Speaking this other language has kind of opened up Blackness for me. I’ve realized the ways in which the histories of my community and (non-black) Latinos overlap.  African Americans like poet Langston Hughes traveled to Mexico and Cuba and learned Spanish.  Black baseball players would use the language to escape racism.  Phylicia Rashad speaks the language because her parents moved to Mexico when she was a child to escape racism.  There are even more connections between English speaking Black people and Latinos that are rooted in our history.

Is it because these stories are not told in the Spanish language beginner classroom?  Beginner Spanish classes that I have taken didn’t even touch on the various influences of the cultures that they spoke about.  There was so much that could have been done
 
I guess that is my pledge.  As a bilingual African American, my goal is to share my passion for the culture, language and connections with people.  It is a beautiful, rich and mind-blowing history! This is only one story though.  Just my experience.  I am curious to find out your thoughts on this.

Obrigada,
BGLW


Tuesday, January 7, 2014

Black Argentina—Making Their Presence Known!

The makers of the film Afro-Argentino (Black Argentina) seeks
to rebut the myth that there are no blacks in Argentina

Argentine President Carlos Menem was asked during his visit to the United States if there were persons of African descent in his country. Menem was quoted as saying, there are no blacks in Argentina; Brazil has that problem. Now, for the first time in a century and a half, Argentine descendants of African slaves are organizing and going public to assert their identity. In the documentary Afroargentinos (Black Argentina). The film producers seek to rebut Menem’s racism and ignorance using extensive interviews, photographs, and video footage to show the history and ongoing African presence in Argentina, including the following:
  • African origins and history of Argentine tango and candombe music
  • Twentieth-century West African immigration to Buenos Aires
  • History of black slavery in Argentina
  • Black involvement in the Argentine military since the 19 century
  • Offensive media representations of blacks in Argentina
  • Continued social marginalization and political invisibility of Argentina’s diverse black population, especially women.  
 
Guitarist and Tango composer Enrique Maciel

The film presents interviews with black Argentine descendants of slaves as well as black immigrants from Uruguay and West African countries to illustrate both the unity and diversity of the black community. You will even see black features of those who claim European ancestry. You will also see discussions of the current hardships endured by black women in Argentina, particularly in fighting against the stereotype of sexual availability. 

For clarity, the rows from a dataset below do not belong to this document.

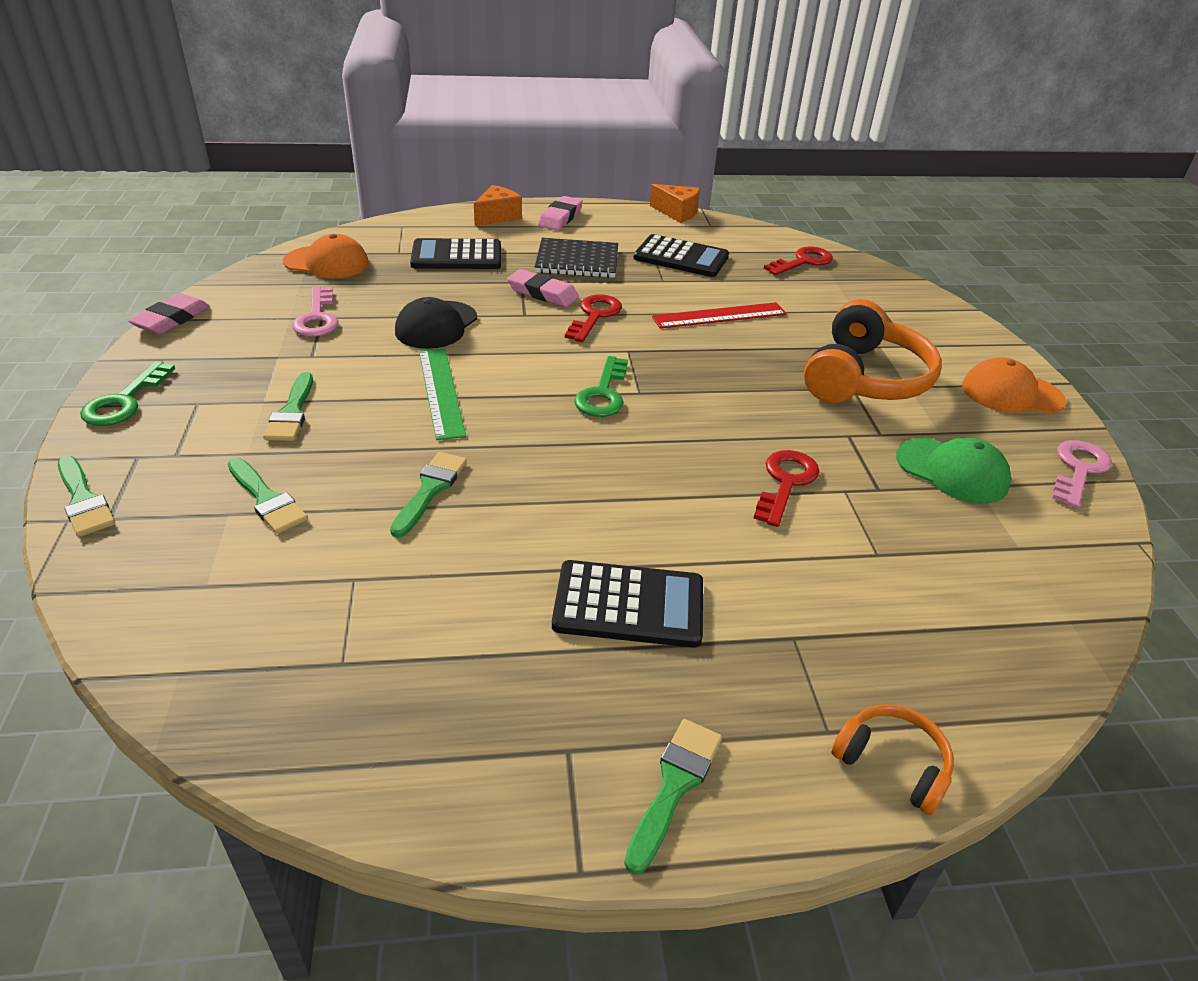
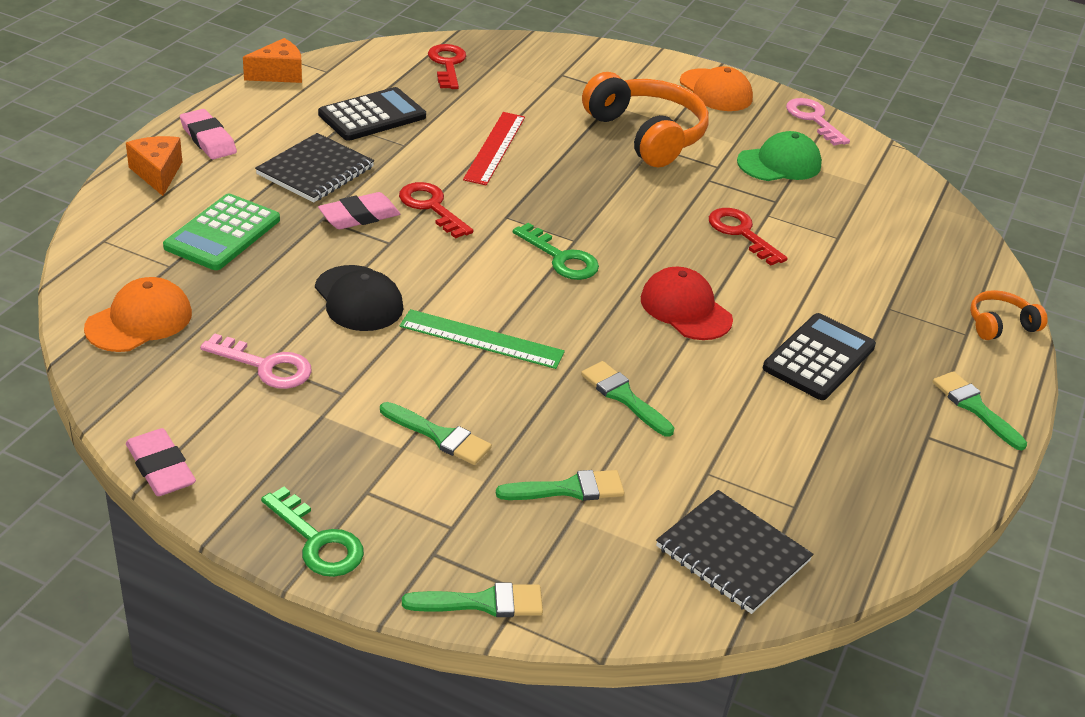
camera: 60 degrees left, 0 degrees up
black calculator [410,238,501,269] -> green calculator [163,194,280,270]
orange cap [962,357,1066,414] -> orange cap turned 75 degrees counterclockwise [680,66,753,111]
none -> red cap [641,267,733,340]
none -> black notebook [656,490,814,614]

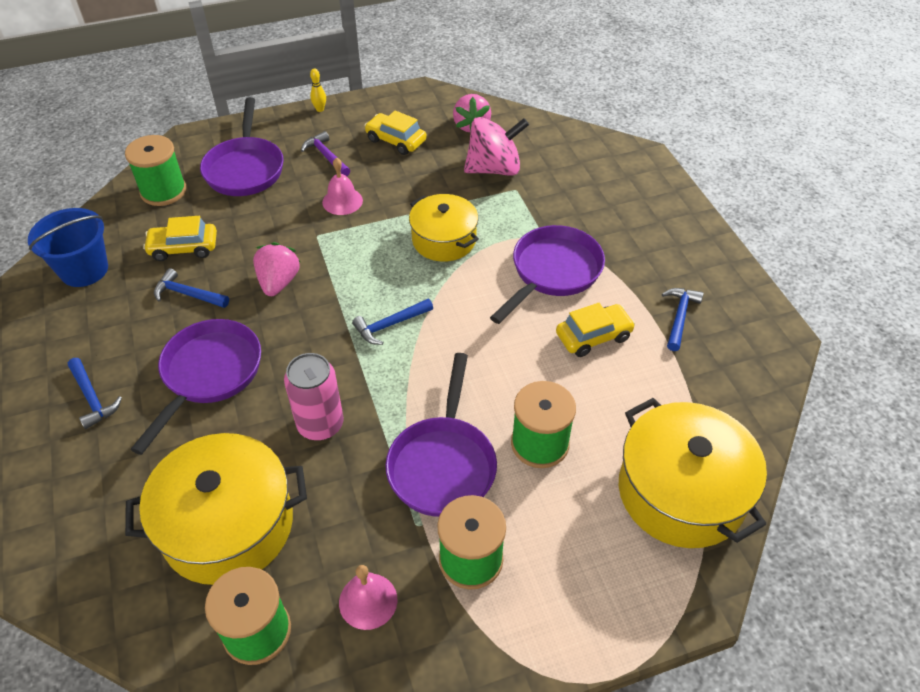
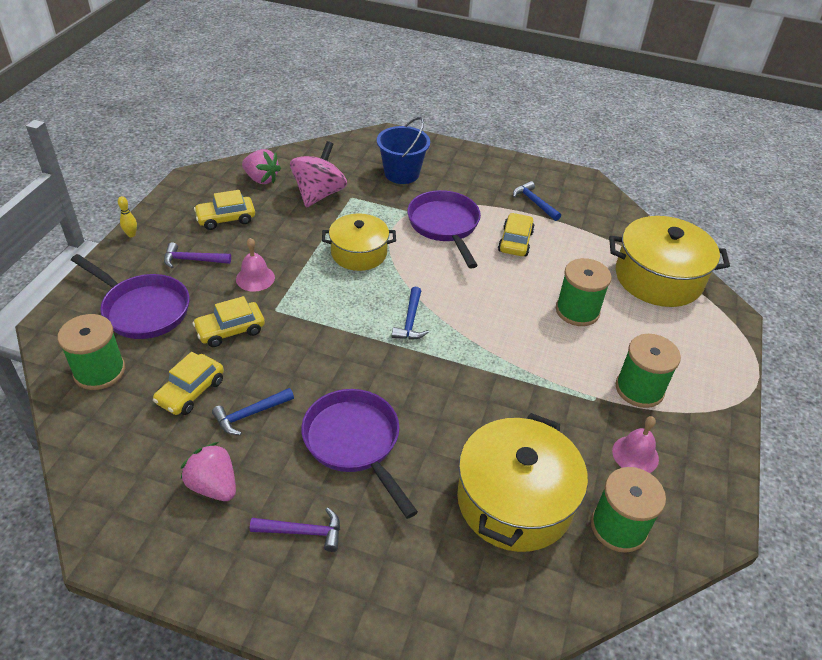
camera: 55 degrees left, 5 degrees down
blue bucket [28,208,108,287] -> blue bucket moved to [377,117,430,184]
blue hammer [68,358,122,429] -> purple hammer [250,508,340,552]
pink strawberry [253,242,300,296] -> pink strawberry moved to [180,442,236,501]
pink can [284,353,344,440] -> none
purple pan [386,353,497,517] -> none
none -> yellow car [192,296,265,347]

With Argentina being considered the whitest country in South America, there was once a much larger black presence in Argentina, and  that presence has faded over time. “We've been exiled from the collective memory of Argentina,” said Juan Suaque, president of the Association Misibamba, the leading Afro-Argentine cultural organization, and a seventh-generation descendant of Argentine slaves. Suaque adds, “It’s as if you pass someone in the street and you have to explain your whole life, and what and who you are.”

 
Afro-Argentine Revolutionary War Soldier Antonio Ruiz

In the early 1800s, black slaves were 30% of the population of Buenos Aires, and an absolute majority in some other provinces. The first president of Argentina had African ancestry, and so did the composer of the first tango. Now, for the first time in a century and a half, Argentine descendants of African slaves are organizing and going public to assert their identity.